206 ABSTRACT Background. Anastomotic leakage is a well-known complication following colorectal surgery, however, there is limited knowledge about patients live their experiences with leaks across the care continuum, from initial diagnosis and treatment to long-term recovery. Objective. To explore patients’ experiences and perspectives related to an anastomotic leak after colorectal resection, to inform the ‘Consensus on Reporting and defining colorectal Anastomotic Leaks (CoReAL)’ project Design. Qualitative descriptive study reported using the COnsolidated criteria for REporting Qualitative research (COREQ). Settings. Online semi-structured interviews conducted with patients from five countries (Australia, Canada, Netherlands, United Kingdom, and United States). Participants. Ten participants (six male, median age 53 [range 39 –65 years]) who experienced an anastomotic leak following a colorectal resection. Main Outcome Measures. Themes emerging from thematic analysis until saturation was reached. Results. Four main themes were identified: (1) physical impact, (2) emotional impact, (3) coping mechanisms, and (4) anastomotic leak care. Within these themes, participants detailed their lived experience during the different phases of the care continuum: diagnosis, treatment, early and late recovery. Additionally, participants indicated the elements of anastomotic leak care that they deemed most important, including preoperative education, communication, support from medical staff and peers, sharing of information, aftercare, shared decision making, and case management. Conclusions.
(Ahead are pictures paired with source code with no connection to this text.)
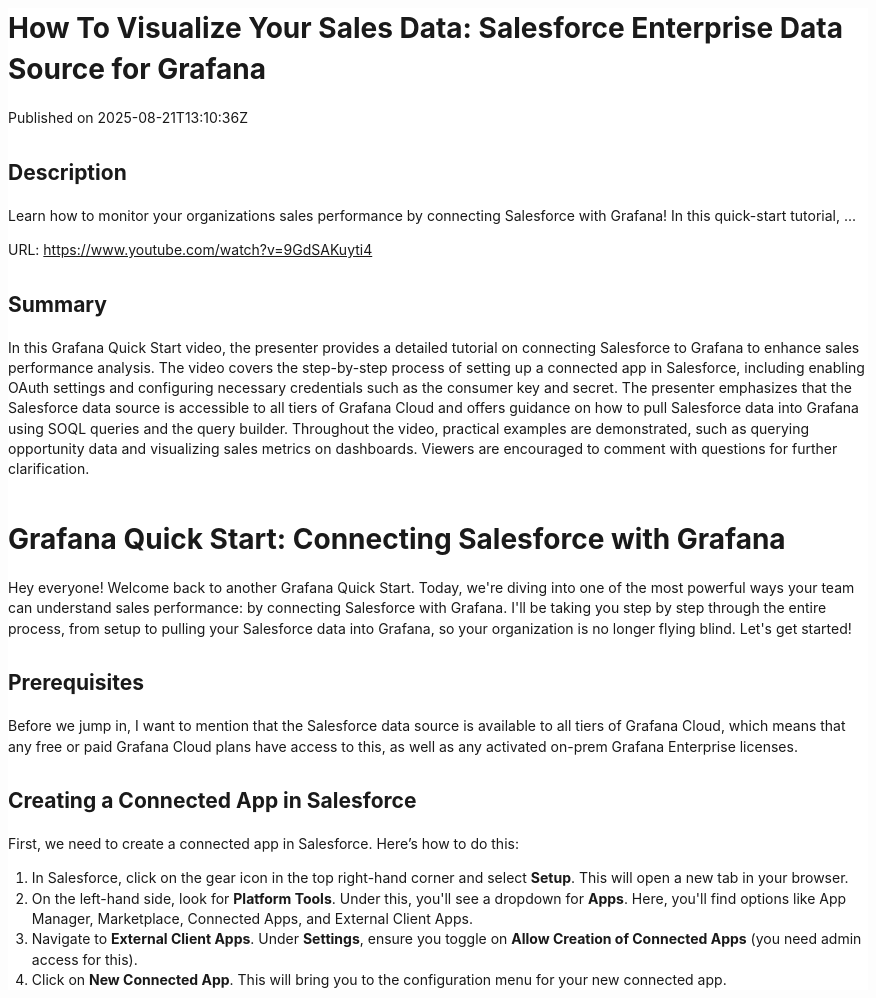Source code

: # How To Visualize Your Sales Data: Salesforce Enterprise Data Source for Grafana

Published on 2025-08-21T13:10:36Z

## Description

Learn how to monitor your organizations sales performance by connecting Salesforce with Grafana! In this quick-start tutorial, ...

URL: https://www.youtube.com/watch?v=9GdSAKuyti4

## Summary

In this Grafana Quick Start video, the presenter provides a detailed tutorial on connecting Salesforce to Grafana to enhance sales performance analysis. The video covers the step-by-step process of setting up a connected app in Salesforce, including enabling OAuth settings and configuring necessary credentials such as the consumer key and secret. The presenter emphasizes that the Salesforce data source is accessible to all tiers of Grafana Cloud and offers guidance on how to pull Salesforce data into Grafana using SOQL queries and the query builder. Throughout the video, practical examples are demonstrated, such as querying opportunity data and visualizing sales metrics on dashboards. Viewers are encouraged to comment with questions for further clarification.

# Grafana Quick Start: Connecting Salesforce with Grafana

Hey everyone! Welcome back to another Grafana Quick Start. Today, we're diving into one of the most powerful ways your team can understand sales performance: by connecting Salesforce with Grafana. I'll be taking you step by step through the entire process, from setup to pulling your Salesforce data into Grafana, so your organization is no longer flying blind. Let's get started!

## Prerequisites

Before we jump in, I want to mention that the Salesforce data source is available to all tiers of Grafana Cloud, which means that any free or paid Grafana Cloud plans have access to this, as well as any activated on-prem Grafana Enterprise licenses.

## Creating a Connected App in Salesforce

First, we need to create a connected app in Salesforce. Here’s how to do this:

1. In Salesforce, click on the gear icon in the top right-hand corner and select **Setup**. This will open a new tab in your browser.
2. On the left-hand side, look for **Platform Tools**. Under this, you'll see a dropdown for **Apps**. Here, you'll find options like App Manager, Marketplace, Connected Apps, and External Client Apps.
3. Navigate to **External Client Apps**. Under **Settings**, ensure you toggle on **Allow Creation of Connected Apps** (you need admin access for this).
4. Click on **New Connected App**. This will bring you to the configuration menu for your new connected app.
Patients having experienced a colorectal anastomotic leak reported a physical and emotional impact, applied different coping strategies, and emphasized the importance of clear communication, comprehensive care, and sustained attention beyond the early postoperative and treatment phase. Keywords. Anastomotic leakage, qualitative study, participant reported outcomes, colorectal surgery, Burden of disease, semi-structured interviews.